The task — Beginning with the first line of the data below, reproduce every line unchanged, ending with the line that holds "3: (473, 180, 2.26)".

Stored items:

====

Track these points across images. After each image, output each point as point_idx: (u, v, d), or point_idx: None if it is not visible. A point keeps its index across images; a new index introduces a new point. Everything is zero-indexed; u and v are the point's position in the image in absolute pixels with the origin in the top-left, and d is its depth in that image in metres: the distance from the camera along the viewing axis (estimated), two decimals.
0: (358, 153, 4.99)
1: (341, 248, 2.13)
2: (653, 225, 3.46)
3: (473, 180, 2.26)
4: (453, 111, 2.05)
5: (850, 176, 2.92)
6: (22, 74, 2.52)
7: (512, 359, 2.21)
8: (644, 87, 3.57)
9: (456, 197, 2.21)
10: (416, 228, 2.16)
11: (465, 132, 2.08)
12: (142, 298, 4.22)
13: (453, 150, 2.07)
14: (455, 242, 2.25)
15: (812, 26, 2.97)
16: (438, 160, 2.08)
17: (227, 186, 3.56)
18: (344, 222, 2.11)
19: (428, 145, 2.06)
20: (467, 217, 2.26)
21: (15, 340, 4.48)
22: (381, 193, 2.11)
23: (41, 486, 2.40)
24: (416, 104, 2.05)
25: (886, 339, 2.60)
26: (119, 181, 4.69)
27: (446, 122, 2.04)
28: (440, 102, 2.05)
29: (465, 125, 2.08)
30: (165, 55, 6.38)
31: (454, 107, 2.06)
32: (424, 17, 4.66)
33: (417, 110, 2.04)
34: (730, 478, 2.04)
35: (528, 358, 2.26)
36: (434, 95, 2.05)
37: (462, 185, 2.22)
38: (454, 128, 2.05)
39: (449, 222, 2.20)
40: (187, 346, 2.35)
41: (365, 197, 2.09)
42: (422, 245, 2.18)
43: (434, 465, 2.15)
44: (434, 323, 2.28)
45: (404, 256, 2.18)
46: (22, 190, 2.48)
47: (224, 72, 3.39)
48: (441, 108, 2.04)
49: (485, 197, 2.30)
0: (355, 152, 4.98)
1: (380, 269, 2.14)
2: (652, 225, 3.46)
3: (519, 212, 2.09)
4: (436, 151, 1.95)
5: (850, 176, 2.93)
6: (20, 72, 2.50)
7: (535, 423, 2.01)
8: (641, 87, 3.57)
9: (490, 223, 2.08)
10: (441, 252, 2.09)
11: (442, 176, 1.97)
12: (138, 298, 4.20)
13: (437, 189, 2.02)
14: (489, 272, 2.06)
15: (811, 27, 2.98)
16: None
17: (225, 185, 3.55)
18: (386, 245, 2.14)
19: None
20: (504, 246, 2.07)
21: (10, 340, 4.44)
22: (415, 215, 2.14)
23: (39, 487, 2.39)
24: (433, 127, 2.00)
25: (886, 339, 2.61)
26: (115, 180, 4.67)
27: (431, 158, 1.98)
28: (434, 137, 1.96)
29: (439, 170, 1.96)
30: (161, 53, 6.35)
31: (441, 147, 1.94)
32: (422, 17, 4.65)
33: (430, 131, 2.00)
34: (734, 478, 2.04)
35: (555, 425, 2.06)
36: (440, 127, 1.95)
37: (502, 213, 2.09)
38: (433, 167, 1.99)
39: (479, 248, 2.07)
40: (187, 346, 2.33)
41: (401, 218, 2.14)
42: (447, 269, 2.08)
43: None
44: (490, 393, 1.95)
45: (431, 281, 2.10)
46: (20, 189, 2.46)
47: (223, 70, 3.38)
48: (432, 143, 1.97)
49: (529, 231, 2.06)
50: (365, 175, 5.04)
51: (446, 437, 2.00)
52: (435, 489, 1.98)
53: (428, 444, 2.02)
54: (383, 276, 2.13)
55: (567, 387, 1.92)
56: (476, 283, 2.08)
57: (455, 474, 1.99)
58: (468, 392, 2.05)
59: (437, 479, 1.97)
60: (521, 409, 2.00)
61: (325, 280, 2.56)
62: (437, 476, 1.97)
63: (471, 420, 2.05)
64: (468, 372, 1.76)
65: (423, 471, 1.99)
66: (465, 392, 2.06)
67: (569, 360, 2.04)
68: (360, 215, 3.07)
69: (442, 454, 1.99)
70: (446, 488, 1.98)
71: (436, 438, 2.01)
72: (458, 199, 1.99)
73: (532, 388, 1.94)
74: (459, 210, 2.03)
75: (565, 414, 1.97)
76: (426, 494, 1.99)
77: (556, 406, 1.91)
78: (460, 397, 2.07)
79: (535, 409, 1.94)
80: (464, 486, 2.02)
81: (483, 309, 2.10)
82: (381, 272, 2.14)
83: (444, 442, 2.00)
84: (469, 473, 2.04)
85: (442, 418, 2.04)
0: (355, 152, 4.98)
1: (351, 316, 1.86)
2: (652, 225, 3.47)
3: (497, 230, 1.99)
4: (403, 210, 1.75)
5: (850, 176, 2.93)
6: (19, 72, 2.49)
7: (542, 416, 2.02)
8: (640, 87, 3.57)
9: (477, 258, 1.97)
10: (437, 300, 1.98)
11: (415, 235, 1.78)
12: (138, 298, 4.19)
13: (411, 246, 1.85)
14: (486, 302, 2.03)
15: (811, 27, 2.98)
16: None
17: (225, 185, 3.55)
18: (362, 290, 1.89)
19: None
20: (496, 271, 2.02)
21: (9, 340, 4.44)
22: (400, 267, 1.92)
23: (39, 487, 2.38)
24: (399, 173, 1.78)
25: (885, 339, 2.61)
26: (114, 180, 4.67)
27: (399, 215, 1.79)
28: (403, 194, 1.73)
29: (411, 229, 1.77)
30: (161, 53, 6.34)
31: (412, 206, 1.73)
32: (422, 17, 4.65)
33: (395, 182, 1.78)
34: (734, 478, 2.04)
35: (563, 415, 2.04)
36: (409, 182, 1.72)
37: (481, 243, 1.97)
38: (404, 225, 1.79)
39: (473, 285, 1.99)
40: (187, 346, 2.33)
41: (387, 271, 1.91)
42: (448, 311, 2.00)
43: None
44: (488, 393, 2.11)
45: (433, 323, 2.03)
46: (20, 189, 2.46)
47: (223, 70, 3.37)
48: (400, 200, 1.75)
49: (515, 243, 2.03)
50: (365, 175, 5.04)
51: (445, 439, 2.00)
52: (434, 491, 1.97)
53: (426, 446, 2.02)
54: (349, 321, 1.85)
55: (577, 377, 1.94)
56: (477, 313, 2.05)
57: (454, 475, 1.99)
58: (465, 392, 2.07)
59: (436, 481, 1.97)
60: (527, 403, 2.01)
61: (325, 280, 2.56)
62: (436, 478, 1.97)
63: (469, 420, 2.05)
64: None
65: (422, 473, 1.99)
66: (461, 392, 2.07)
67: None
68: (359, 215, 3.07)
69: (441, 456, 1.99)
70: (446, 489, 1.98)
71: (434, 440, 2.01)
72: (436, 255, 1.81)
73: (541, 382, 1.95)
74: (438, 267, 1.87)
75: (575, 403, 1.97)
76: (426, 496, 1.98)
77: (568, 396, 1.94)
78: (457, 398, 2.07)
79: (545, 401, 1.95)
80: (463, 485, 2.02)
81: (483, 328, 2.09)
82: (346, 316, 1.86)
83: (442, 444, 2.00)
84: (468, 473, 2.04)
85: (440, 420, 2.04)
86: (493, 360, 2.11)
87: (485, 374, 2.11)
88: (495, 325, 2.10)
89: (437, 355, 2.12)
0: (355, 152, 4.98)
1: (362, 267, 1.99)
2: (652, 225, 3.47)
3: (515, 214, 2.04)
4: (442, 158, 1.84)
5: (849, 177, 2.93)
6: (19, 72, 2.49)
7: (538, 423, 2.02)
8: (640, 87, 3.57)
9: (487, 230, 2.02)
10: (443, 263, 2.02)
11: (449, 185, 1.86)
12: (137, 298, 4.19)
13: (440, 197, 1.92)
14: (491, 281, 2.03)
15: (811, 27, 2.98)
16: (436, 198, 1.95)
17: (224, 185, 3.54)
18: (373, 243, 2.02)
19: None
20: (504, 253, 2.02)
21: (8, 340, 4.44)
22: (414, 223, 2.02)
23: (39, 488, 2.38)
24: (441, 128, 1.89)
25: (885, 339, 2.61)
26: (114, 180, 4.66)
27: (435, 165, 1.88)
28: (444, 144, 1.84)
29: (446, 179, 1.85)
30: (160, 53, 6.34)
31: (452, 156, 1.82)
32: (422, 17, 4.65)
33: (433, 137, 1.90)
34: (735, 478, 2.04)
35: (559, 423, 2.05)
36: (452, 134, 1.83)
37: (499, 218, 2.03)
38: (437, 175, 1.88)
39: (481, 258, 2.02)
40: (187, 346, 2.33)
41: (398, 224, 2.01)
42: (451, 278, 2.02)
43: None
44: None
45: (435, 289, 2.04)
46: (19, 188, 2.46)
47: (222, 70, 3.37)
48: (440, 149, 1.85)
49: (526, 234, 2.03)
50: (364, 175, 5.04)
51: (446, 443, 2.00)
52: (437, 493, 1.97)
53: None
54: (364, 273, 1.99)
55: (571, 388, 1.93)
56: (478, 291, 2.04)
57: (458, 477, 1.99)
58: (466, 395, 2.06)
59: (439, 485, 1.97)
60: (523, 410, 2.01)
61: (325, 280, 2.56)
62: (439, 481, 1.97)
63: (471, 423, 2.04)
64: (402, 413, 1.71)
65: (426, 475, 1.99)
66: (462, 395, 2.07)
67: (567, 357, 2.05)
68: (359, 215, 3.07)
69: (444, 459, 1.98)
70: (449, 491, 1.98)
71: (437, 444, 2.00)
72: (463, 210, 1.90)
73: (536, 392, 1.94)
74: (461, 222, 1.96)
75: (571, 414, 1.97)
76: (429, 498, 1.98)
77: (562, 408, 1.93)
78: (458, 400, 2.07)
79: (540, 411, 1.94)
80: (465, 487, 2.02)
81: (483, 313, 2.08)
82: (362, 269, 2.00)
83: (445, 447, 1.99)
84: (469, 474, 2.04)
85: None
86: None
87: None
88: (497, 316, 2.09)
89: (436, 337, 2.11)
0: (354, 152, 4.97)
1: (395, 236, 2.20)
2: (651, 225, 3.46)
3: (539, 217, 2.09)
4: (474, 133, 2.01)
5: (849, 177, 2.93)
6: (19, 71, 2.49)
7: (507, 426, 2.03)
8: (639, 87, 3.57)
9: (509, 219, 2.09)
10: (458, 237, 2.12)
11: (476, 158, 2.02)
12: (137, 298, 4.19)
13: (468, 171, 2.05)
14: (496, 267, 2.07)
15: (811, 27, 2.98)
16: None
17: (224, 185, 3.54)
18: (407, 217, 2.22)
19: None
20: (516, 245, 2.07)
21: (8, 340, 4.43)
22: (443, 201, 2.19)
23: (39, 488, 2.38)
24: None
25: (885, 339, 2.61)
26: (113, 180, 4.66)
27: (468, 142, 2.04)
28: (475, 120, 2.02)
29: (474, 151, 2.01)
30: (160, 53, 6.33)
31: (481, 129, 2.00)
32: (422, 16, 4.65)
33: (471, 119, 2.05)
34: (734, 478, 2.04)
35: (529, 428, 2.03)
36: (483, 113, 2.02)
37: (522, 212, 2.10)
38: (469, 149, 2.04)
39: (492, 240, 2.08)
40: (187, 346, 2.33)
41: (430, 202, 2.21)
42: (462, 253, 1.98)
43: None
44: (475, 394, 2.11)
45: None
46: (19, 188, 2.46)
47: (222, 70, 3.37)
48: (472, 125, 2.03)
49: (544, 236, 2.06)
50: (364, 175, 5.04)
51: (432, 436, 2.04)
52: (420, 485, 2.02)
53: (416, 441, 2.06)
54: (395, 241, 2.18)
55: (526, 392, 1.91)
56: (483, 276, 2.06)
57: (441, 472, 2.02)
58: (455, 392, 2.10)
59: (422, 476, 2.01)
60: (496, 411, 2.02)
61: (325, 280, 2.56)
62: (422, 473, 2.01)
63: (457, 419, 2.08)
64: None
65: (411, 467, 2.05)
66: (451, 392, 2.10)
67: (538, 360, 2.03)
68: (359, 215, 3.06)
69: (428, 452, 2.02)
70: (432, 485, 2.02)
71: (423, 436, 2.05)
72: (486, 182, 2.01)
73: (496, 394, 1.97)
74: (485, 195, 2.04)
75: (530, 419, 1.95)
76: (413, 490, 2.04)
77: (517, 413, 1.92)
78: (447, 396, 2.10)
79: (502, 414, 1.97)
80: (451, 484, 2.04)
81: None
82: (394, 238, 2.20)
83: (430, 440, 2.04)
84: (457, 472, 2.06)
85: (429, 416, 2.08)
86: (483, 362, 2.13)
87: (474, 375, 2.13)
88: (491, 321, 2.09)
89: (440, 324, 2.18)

====

Task result —
Track these points across images. After each image, output each point as point_idx: (u, v, d), or point_idx: None if it is not visible. A point keeps its index across images; a new index introduces a new point. Everything is zero-indexed; u and v are the point's position in the image in absolute pixels with the origin in the top-left, and d is its depth in that image in metres: the distance from the camera along the viewing axis (estimated), two decimals.
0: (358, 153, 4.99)
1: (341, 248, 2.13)
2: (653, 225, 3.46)
3: (473, 180, 2.26)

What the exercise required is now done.